The Hunting Party foi cancelada pela NBC após duas temporadas, encerrando cedo a série criminal estrelada por Melissa Roxburgh, de Manifest. Abaixo, o que caiu de fato, por que isso aconteceu e quais séries ocupam esse espaço agora no Brasil.
Foi um corte típico de TV aberta. Rápido, seco e antes de a série realmente virar hábito.
O que caiu de fato
A NBC encerrou The Hunting Party depois do segundo ano. A série acompanhava uma equipe de investigadores atrás de assassinos perigosos que escaparam de uma prisão ultrassecreta.
Melissa Roxburgh liderava o elenco, cercada por Nick Wechsler, Patrick Sabongui, Josh McKenzie, Sara Garcia e Kyra Leroux. No Brasil, a produção estava no Globoplay.
| Ficha técnica | Detalhes confirmados |
|---|---|
| Título | The Hunting Party |
| Gênero | Drama criminal, procedural, suspense |
| Criador | JJ Bailey |
| Showrunners | JJ Bailey e Jake Coburn |
| Emissora original | NBC |
| Produtora | Universal Television |
| Elenco principal | Melissa Roxburgh, Nick Wechsler, Patrick Sabongui, Josh McKenzie, Sara Garcia e Kyra Leroux |
| Status | Cancelada |
| Temporadas | 2 |
| Disponibilidade no Brasil | Globoplay |
Tem um detalhe importante. Cancelamento não significa enterro automático.
A Universal Television ainda pode tentar vender a série para outro canal ou streaming. Isso existe no mercado, mas ainda está longe de ser sinal de resgate confirmado.

Por que a NBC desistiu tão cedo
A NBC não apresentou uma justificativa pública detalhada. Mesmo assim, o padrão desse tipo de corte é conhecido: audiência semanal abaixo do esperado, concorrência forte na grade e conta de produção que deixa de fechar.
Procedural de rede aberta vive de regularidade. Se o público não volta toda semana, a emissora perde interesse rápido.
Também pesou a dificuldade de criar identidade própria. A premissa da caçada a fugitivos era boa, mas o gênero já está lotado de séries mais consolidadas, como The Blacklist, Criminal Minds e FBI.

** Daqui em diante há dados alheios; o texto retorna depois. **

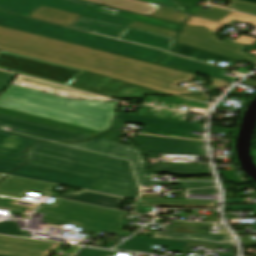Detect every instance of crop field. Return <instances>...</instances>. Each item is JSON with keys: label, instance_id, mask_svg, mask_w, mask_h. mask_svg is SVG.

Melissa Roxburgh ajudava a chamar atenção, claro. O problema é que nome conhecido segura estreia, não segura grade inteira.
E tem mais. Procedurais costumam encontrar o próprio ritmo depois de um tempo, quando a dinâmica da equipe fica redonda. Duas temporadas podem parecer bastante no papel, mas para esse formato é pouco.
Os fãs compraram a briga
Nas redes, a reação veio em duas frentes. A primeira foi da base que seguiu Melissa Roxburgh depois de Manifest. A segunda, do público que gosta de série policial clássica, com caso da semana e equipe fixa.
A bronca faz sentido. Esse tipo de série não depende só de um mistério grande; depende de rotina. Quando a engrenagem começa a encaixar, vem o cancelamento.
Também apareceu a velha campanha por resgate em streaming. É um movimento previsível, mas nem sempre funciona. Para uma plataforma topar a conta, a série precisa mostrar fôlego fora da TV linear.
Em outras palavras: barulho de fã ajuda, mas não resolve sozinho.
O que assistir agora no lugar
Se o apelo de The Hunting Party era a mistura de investigação, suspense e elenco carismático, há opções mais firmes no catálogo brasileiro. Algumas até conversam direto com o público que foi atrás da série por causa de Melissa Roxburgh.
| Série | Plataforma no Brasil | Perfil | Por que lembra |
|---|---|---|---|
| Manifest | Netflix | Mistério serializado | Tem Melissa Roxburgh e aposta forte no gancho de episódio |
| The Blacklist | Netflix | Crime procedural | Criminosos perigosos, operação especial e ritmo de rede aberta |
| Will Trent | Disney+ | Investigação policial | Procedural mais afiado, com protagonista mais marcante |
| Criminal Minds: Evolução | Disney+ | Perfis criminais | Equipe especializada e casos mais sombrios |
Se a sua entrada foi Melissa Roxburgh, o caminho natural continua sendo Manifest. Agora, se a graça estava na caça a criminosos da semana, The Blacklist e Will Trent entregam melhor.
The Hunting Party segue associada ao Globoplay no Brasil, enquanto a Universal tenta decidir se ainda existe jogo fora da NBC. Se nenhum streaming comprar essa ideia, a série vai parar exatamente no momento em que procedurais costumam começar a funcionar de verdade.